The deal is said to have prevented a new US war in the Middle East that, as the Monitor’s Howard LaFranchi wrote, at times, during the past decade, seemed near.

But momentum has been building in the US and Iran to oppose the deal. After the US House reauthorized the ISA, there is widespread support in the Senate, according to the Associated Press. The law was first adopted in 1996 to punish investments in Iran’s energy industry and deter Iran’s pursuit of nuclear weapons. While it must be signed by President Obama to become law, if it were, the act would extend sanctions for another 10 years.

Republicans in Congress have unanimously opposed the agreement. But some Democratic senators who originally supported the deal have shifted their stances as well. In July, they said they support Senate action aimed to “strengthen” the deal and counter Iran’s “aggressive behavior.”

Mark Dubowitz, executive director of the Foundation for Defense of Democracies in Washington and a critic of the deal, told the Monitor in July that the main reason for opposition is that members of Congress see Iran has been emboldened to act even more aggressively, undertaking controversial ballistic missile testing, for example.
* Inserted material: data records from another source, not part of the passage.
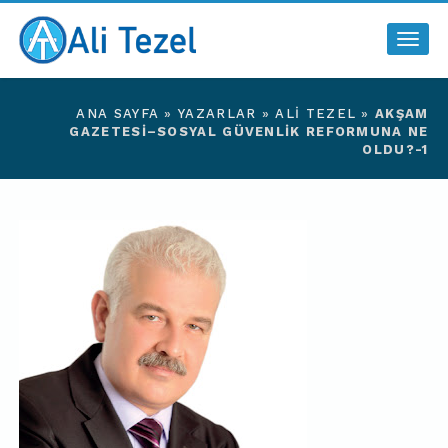
Togg
navig
ANA SAYFA
»
YAZARLAR
»
ALI TEZEL
»
AKŞAM
GAZETESI–SOSYAL GÜVENLIK REFORMUNA NE
OLDU?-1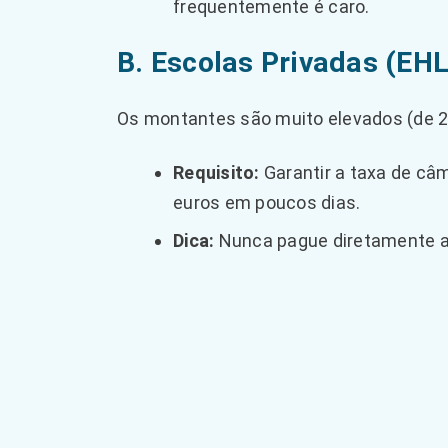
frequentemente é caro.
B. Escolas Privadas (EHL
Os montantes são muito elevados (de 2
Requisito:
Garantir a taxa de câm
euros em poucos dias.
Dica:
Nunca pague diretamente at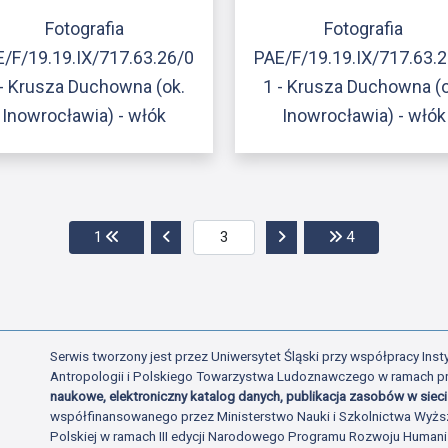
Fotografia
Fotografia
/F/19.19.IX/717.63.26/0
PAE/F/19.19.IX/717.63.
 - Krusza Duchowna (ok.
1 - Krusza Duchowna (o
Inowrocławia) - włók
Inowrocławia) - włók
Przejdź do pierwszej strony
Przejdź do poprzedniej strony
Przejdź do następnej str
Przejdź do ost
1
4
Serwis tworzony jest przez Uniwersytet Śląski przy współpracy Insty
Antropologii i Polskiego Towarzystwa Ludoznawczego w ramach p
naukowe, elektroniczny katalog danych, publikacja zasobów w sieci 
współfinansowanego przez Ministerstwo Nauki i Szkolnictwa Wyżs
Polskiej w ramach III edycji Narodowego Programu Rozwoju Human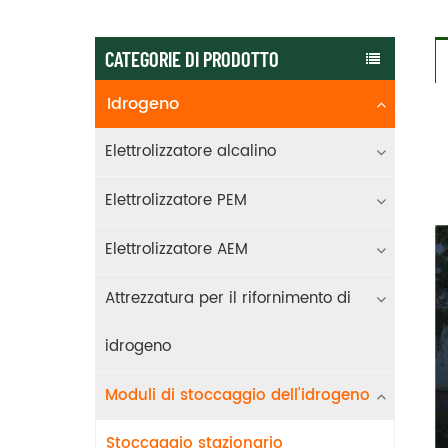
CATEGORIE DI PRODOTTO
Idrogeno
Elettrolizzatore alcalino
Elettrolizzatore PEM
Elettrolizzatore AEM
Attrezzatura per il rifornimento di
idrogeno
Moduli di stoccaggio dell'idrogeno
Stoccaggio stazionario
“Yes, the Iranians have given up some nuclear technology and infrastructure – all of which they could easily reconstitute,” said Mr. Dubowitz. “But at the same time they’ve been very smart about doing things to impede the administration from pushing back against Iran’s malign activities.”

That same month, a group of 75 national security leaders released a letter to Mr. Obama that extolled the deal’s accomplishments and called for using the deal to expand engagement with Iran. But opposition within Congress and under a Trump administration could impede that. President-elect Donald Trump has also criticized the nuclear deal.

In response to this building opposition, Khamenei has said the US has violated the deal by “various violations” so far. The Khamenei regime has been warning Iranians not to expect the nuclear deal to last 10 years, Karim Sadjadpour, an Iran analyst with the Carnegie Endowment for International Peace in Washington, told the Monitor.

The US House of Representatives also passed a bill last week that would block the sale of commercial aircraft by The Boeing Company and Airbus to Iran.

Still, sanctions relief has already brought benefits to Iran “such as oil production returning to pre-sanctions levels; a boost of trade with the European Union by 22 percent; and $3.5 billion of a foreign direct investment in Iran in the first quarter of 2016 – breaking a decade-long record,” Mr. Peterson reported for the Monitor.

This report contains material from the Associated Press and Reuters.